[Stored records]

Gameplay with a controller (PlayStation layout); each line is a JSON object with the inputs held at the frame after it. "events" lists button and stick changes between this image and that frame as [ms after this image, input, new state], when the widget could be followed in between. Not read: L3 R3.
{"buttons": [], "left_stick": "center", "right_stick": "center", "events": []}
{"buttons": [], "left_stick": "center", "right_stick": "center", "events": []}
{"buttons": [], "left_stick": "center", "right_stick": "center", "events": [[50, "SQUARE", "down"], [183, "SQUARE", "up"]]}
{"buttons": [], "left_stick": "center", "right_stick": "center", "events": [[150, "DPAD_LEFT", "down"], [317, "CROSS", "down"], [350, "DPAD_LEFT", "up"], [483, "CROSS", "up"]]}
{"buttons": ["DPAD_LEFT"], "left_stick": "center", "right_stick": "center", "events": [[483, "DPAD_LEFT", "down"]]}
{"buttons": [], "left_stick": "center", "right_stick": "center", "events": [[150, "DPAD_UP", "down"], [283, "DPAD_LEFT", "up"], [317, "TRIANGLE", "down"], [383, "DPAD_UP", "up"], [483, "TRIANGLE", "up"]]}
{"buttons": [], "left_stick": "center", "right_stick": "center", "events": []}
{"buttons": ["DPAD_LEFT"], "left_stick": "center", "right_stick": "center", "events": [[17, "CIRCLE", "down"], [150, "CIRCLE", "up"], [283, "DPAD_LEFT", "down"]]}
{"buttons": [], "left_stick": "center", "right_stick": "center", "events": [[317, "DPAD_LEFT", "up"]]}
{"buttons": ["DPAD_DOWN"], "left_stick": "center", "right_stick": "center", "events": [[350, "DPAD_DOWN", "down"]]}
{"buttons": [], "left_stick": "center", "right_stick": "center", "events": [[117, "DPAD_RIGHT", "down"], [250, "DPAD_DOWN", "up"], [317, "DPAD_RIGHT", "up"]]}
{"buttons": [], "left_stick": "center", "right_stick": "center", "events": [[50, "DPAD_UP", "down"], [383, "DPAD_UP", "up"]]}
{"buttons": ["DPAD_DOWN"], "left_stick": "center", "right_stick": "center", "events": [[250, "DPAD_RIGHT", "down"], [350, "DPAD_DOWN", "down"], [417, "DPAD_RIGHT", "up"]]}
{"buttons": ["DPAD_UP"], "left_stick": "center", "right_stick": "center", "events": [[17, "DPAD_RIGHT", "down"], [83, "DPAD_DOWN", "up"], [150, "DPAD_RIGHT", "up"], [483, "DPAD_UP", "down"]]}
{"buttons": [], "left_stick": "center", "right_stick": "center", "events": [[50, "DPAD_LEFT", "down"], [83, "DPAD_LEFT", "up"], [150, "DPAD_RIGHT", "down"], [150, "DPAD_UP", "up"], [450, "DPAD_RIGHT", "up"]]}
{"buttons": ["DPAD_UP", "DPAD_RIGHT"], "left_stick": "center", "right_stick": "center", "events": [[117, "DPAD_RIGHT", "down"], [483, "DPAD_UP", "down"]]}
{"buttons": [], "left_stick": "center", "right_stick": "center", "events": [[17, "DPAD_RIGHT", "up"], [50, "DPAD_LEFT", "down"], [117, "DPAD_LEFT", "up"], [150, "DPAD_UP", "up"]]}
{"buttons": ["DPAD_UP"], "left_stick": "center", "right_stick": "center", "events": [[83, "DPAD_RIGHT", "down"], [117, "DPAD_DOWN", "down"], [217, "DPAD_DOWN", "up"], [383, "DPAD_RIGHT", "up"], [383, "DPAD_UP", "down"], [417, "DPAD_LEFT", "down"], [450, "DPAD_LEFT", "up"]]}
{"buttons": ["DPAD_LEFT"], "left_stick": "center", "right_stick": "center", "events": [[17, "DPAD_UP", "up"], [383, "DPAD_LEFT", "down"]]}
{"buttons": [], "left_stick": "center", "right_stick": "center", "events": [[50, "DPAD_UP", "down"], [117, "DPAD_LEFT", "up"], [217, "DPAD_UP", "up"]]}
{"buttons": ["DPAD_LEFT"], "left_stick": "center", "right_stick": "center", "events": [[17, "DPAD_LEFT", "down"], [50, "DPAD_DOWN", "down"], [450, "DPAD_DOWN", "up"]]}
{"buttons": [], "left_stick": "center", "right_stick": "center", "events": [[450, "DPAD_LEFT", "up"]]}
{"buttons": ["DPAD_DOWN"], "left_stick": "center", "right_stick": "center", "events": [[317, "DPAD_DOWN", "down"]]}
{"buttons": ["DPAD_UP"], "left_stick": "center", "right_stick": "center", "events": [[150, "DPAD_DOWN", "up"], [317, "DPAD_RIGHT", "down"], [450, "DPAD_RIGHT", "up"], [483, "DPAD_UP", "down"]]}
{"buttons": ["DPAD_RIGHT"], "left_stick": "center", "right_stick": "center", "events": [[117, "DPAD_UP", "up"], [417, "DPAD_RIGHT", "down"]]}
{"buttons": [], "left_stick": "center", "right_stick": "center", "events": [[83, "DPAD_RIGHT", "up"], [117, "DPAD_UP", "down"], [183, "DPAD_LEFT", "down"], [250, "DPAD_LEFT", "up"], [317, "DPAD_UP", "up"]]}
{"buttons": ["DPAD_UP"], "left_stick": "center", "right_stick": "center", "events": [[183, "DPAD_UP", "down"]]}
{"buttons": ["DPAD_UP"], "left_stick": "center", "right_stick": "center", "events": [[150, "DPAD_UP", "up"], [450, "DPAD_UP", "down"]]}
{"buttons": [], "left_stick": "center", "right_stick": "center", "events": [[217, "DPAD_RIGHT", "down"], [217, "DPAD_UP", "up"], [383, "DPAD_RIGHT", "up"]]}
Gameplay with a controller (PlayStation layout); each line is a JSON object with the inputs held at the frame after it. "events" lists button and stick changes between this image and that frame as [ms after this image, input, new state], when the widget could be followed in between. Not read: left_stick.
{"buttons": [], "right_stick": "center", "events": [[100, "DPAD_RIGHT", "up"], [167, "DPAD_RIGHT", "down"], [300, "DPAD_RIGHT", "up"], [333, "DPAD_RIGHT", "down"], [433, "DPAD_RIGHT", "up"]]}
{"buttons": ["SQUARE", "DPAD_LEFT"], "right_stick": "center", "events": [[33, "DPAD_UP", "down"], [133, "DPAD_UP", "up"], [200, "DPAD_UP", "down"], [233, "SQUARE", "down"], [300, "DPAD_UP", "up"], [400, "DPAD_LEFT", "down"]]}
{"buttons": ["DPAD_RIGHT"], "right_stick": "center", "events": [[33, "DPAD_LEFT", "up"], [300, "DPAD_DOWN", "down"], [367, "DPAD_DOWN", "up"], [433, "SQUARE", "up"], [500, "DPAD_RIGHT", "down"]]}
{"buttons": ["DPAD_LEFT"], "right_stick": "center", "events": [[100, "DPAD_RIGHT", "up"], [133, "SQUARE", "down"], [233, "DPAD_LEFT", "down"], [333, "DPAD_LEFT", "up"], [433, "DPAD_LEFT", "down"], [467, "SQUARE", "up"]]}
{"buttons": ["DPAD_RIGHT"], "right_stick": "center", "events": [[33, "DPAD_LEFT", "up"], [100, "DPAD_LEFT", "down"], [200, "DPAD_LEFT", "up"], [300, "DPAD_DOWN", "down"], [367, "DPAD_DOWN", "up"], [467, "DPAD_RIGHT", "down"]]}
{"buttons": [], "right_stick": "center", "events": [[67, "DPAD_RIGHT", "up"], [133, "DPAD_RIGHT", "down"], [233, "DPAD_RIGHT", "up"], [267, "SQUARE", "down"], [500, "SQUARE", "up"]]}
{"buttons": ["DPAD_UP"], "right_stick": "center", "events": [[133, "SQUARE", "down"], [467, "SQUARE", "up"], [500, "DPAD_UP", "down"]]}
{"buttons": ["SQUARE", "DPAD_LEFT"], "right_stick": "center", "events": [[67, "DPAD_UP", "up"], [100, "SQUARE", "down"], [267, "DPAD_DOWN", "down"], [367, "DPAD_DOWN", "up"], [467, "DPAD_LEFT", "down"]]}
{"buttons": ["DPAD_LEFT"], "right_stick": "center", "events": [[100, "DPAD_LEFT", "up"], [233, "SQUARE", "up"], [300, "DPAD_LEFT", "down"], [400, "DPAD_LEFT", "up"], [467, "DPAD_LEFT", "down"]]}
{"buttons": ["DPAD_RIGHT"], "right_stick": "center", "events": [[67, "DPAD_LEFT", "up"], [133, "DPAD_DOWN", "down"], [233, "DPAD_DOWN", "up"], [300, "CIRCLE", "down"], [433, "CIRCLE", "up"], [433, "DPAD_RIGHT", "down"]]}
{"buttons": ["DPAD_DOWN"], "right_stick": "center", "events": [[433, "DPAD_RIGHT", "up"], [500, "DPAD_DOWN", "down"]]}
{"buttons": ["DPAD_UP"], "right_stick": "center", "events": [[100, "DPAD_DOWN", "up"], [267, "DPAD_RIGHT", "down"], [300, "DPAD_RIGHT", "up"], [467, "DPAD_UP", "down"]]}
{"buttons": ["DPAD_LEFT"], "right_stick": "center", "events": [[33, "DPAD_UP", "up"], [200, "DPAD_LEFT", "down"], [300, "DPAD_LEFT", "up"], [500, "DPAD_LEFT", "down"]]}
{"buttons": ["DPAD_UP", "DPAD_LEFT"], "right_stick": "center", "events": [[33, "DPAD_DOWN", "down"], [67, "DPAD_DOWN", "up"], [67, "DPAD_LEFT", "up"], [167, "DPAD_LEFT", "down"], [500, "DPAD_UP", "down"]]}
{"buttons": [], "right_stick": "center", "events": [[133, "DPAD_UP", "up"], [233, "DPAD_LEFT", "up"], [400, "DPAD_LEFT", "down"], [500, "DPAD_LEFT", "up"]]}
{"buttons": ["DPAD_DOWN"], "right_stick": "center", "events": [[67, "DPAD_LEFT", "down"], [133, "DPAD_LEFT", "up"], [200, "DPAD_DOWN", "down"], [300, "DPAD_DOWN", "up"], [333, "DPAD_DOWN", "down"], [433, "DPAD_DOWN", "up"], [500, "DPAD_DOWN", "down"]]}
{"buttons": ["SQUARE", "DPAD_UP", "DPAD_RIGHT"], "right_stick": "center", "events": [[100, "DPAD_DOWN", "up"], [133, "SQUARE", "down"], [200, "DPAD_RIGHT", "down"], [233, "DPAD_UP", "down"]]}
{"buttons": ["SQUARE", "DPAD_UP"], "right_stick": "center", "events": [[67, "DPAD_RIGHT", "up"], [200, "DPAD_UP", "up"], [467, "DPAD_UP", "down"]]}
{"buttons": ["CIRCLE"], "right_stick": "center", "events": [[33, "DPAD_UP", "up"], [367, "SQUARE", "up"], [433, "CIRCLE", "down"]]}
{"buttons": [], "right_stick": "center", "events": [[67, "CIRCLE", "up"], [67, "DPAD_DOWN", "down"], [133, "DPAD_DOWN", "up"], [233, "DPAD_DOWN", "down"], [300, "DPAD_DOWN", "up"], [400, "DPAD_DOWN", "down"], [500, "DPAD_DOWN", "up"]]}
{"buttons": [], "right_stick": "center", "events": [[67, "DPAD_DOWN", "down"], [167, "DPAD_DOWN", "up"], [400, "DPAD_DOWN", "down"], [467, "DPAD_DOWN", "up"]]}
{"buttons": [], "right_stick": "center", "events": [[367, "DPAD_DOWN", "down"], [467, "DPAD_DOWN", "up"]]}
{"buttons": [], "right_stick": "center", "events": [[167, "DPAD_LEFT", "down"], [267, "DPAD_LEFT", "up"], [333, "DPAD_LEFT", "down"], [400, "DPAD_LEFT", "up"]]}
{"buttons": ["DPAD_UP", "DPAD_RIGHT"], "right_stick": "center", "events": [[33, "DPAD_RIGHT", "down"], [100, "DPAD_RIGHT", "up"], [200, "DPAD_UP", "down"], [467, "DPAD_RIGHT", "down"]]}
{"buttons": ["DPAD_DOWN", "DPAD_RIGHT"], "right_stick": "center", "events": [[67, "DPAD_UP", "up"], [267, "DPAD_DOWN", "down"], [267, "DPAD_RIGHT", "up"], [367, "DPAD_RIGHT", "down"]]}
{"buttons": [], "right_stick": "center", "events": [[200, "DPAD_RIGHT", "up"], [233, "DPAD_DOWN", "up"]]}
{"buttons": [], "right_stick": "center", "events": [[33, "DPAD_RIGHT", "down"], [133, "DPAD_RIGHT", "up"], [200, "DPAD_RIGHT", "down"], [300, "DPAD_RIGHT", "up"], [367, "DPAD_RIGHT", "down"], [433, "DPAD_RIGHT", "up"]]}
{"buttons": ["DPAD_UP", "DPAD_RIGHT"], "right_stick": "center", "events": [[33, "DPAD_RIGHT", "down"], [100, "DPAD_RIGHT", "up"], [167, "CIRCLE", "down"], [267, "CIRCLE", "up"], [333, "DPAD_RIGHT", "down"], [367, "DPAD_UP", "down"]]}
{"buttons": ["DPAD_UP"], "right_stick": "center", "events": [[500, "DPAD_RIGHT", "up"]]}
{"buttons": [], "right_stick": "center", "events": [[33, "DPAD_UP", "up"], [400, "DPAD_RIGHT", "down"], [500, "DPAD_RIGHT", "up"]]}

## What you should do
Check the entries above for the word "state" and copy every line where it turns up.

## Output of the exercise
Gameplay with a controller (PlayStation layout); each line is a JSON object with the inputs held at the frame after it. "events" lists button and stick changes between this image and that frame as [ms after this image, input, new state], when the widget could be followed in between. Not read: L3 R3.
Gameplay with a controller (PlayStation layout); each line is a JSON object with the inputs held at the frame after it. "events" lists button and stick changes between this image and that frame as [ms after this image, input, new state], when the widget could be followed in between. Not read: left_stick.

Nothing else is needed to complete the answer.